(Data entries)

►

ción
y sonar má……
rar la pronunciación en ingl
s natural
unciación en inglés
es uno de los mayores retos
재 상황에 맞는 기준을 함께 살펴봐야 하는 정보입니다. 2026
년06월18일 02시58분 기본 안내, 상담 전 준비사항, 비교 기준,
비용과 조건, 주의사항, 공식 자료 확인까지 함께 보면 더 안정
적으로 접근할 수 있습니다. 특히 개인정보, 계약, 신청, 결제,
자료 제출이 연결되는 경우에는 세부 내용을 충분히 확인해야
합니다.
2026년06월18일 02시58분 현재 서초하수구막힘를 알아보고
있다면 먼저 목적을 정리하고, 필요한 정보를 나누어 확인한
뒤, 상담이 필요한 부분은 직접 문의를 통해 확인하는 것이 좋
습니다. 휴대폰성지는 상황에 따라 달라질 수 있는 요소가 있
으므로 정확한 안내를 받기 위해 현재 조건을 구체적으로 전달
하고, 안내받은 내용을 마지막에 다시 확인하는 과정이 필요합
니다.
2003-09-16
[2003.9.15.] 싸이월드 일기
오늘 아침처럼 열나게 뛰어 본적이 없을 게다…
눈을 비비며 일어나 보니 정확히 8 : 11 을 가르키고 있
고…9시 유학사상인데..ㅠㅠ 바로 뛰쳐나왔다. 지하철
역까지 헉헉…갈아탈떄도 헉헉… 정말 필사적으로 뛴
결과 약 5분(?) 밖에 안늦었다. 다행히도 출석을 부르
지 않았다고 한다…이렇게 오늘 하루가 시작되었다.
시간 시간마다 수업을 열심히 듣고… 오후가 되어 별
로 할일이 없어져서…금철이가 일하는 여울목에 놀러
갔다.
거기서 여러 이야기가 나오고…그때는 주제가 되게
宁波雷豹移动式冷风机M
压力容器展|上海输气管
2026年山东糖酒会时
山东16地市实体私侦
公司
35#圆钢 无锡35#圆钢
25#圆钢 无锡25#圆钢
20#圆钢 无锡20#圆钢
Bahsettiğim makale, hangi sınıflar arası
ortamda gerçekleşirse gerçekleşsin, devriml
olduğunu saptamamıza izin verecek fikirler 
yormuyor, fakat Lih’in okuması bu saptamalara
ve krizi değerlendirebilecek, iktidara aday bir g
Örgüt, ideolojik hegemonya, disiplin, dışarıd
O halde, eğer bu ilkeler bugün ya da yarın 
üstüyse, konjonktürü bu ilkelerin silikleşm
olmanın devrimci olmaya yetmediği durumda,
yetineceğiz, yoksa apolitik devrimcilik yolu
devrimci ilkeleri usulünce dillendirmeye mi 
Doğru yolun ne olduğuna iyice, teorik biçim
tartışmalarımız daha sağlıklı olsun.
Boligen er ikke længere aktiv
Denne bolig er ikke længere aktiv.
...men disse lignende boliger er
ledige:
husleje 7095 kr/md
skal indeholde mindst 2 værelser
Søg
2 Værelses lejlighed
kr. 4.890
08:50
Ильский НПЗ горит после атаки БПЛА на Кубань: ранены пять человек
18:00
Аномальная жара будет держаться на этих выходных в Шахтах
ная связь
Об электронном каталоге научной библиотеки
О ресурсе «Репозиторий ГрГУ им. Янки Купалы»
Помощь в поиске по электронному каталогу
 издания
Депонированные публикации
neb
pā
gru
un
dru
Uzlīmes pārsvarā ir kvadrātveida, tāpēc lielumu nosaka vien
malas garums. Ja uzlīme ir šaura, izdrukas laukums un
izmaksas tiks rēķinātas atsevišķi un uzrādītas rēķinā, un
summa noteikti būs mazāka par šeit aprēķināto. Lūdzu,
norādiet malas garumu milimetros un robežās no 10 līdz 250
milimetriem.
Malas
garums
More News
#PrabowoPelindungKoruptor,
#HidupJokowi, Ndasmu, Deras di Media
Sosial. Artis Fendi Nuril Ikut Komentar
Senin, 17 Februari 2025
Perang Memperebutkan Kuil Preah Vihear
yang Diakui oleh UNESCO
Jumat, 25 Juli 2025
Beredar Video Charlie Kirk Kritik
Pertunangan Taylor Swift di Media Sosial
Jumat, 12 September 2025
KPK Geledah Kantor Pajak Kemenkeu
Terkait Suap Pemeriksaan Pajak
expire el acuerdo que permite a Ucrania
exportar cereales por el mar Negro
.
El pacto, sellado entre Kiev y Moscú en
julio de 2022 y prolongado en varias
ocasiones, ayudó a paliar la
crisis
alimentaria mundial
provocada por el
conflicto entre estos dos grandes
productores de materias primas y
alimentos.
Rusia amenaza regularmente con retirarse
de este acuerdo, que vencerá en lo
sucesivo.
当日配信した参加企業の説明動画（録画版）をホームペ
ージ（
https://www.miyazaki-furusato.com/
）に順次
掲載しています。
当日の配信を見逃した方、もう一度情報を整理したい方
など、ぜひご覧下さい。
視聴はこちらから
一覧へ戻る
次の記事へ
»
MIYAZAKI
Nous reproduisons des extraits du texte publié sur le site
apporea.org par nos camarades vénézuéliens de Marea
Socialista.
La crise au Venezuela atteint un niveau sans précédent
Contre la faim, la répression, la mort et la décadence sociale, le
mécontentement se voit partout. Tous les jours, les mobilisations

◄

Brief —
Rewrite the items from their first line through the line containing "적으로 접근할 수 있습니다.", both included, as a Markdown table with the columns Row and Text line. Number each line in order and leave out any blank lines.

Problem solution —
| Row | Text line |
|---|---|
| 1 | ción |
| 2 | y sonar má…… |
| 3 | rar la pronunciación en ingl |
| 4 | s natural |
| 5 | unciación en inglés |
| 6 | es uno de los mayores retos |
| 7 | 재 상황에 맞는 기준을 함께 살펴봐야 하는 정보입니다. 2026 |
| 8 | 년06월18일 02시58분 기본 안내, 상담 전 준비사항, 비교 기준, |
| 9 | 비용과 조건, 주의사항, 공식 자료 확인까지 함께 보면 더 안정 |
| 10 | 적으로 접근할 수 있습니다. 특히 개인정보, 계약, 신청, 결제, |